Your answer must contain only the lines from the one containing "tuberculosis by Intracellular NO Release" through the end of the entries below, reproduced character for character.

# INPUT MATERIAL:
==================================================

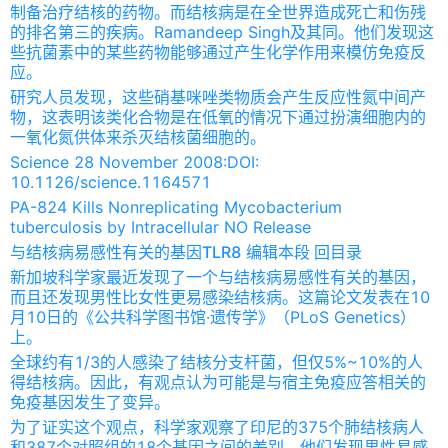
制备治疗结核的药物。而结核病是在全世界造成死亡和伤残
的排名第三的疾病。Ramandeep Singh及其同。他们发现这
些抗菌素中的某些药物能够通过产生化学作用来模仿免疫反
应。
研究人员发现，这些硝基咪唑类物质会产生反应性氮中间产
物，这表明该类化合物是在低氧的情况下通过扮演细胞内的
一氧化氮供体来杀灭结核菌细胞的。
Science 28 November 2008:DOI:
10.1126/science.1164571
PA-824 Kills Nonreplicating Mycobacterium
tuberculosis by Intracellular NO Release
与结核病易感性有关的基因TLR8 编辑本段 回目录
新加坡科学家最近发现了一个与结核病易感性有关的基因，
而且还发现男性比女性更易感染结核病。这篇论文发表在10
月10日的《公共科学图书馆·遗传学》（PLoS Genetics）
上。
全球约有1/3的人感染了结核分支杆菌，但仅5%~10%的人
得结核病。因此，有观点认为可能是与宿主免疫应答相关的
免疫基因发生了变异。
为了证实这个观点，科学家观察了印尼的375个肺结核病人
和387个对照组的18个基因之间的差别。他们发现男性易感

==================================================

# TASK ANSWER:
tuberculosis by Intracellular NO Release
与结核病易感性有关的基因TLR8 编辑本段 回目录
新加坡科学家最近发现了一个与结核病易感性有关的基因，
而且还发现男性比女性更易感染结核病。这篇论文发表在10
月10日的《公共科学图书馆·遗传学》（PLoS Genetics）
上。
全球约有1/3的人感染了结核分支杆菌，但仅5%~10%的人
得结核病。因此，有观点认为可能是与宿主免疫应答相关的
免疫基因发生了变异。
为了证实这个观点，科学家观察了印尼的375个肺结核病人
和387个对照组的18个基因之间的差别。他们发现男性易感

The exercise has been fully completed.